REQUEST - In the entries below, tally the lines that contain the string "mutatja", then state that number alone.

SUPPLIED MATERIAL -
◇ ◇ ◇ ◇ ◇ ◇ ◇

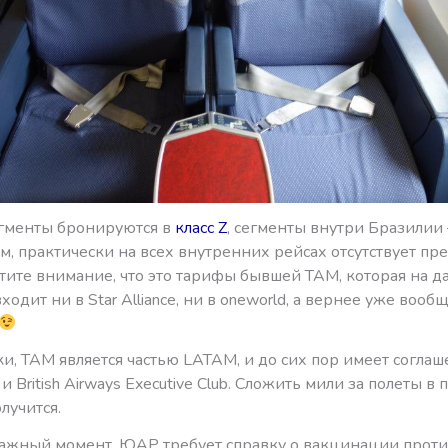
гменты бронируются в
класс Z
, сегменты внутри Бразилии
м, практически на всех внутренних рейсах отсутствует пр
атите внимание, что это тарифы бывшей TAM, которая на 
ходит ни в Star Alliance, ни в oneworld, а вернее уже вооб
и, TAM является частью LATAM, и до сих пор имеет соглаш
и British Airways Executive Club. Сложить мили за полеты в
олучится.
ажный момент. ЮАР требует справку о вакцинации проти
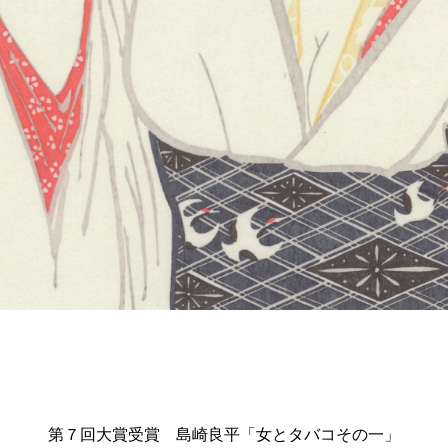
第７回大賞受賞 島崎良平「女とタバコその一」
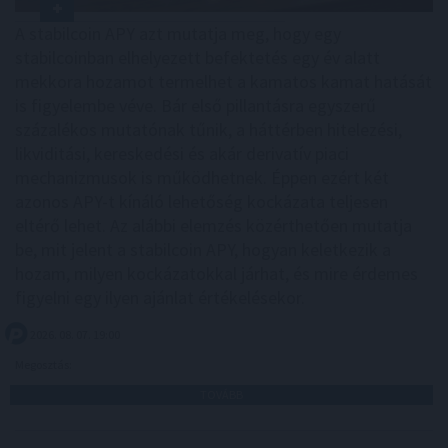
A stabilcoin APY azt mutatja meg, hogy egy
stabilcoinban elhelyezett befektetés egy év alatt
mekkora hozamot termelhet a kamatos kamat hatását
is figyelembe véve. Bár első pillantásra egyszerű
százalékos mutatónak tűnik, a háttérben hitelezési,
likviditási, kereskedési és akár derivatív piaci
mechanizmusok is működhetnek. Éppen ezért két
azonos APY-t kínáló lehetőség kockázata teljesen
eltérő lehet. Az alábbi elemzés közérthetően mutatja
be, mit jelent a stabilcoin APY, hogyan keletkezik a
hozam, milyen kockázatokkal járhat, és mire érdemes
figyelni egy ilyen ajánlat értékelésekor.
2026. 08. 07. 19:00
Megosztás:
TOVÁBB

◇ ◇ ◇ ◇ ◇ ◇ ◇

YOUR RESPONSE - 2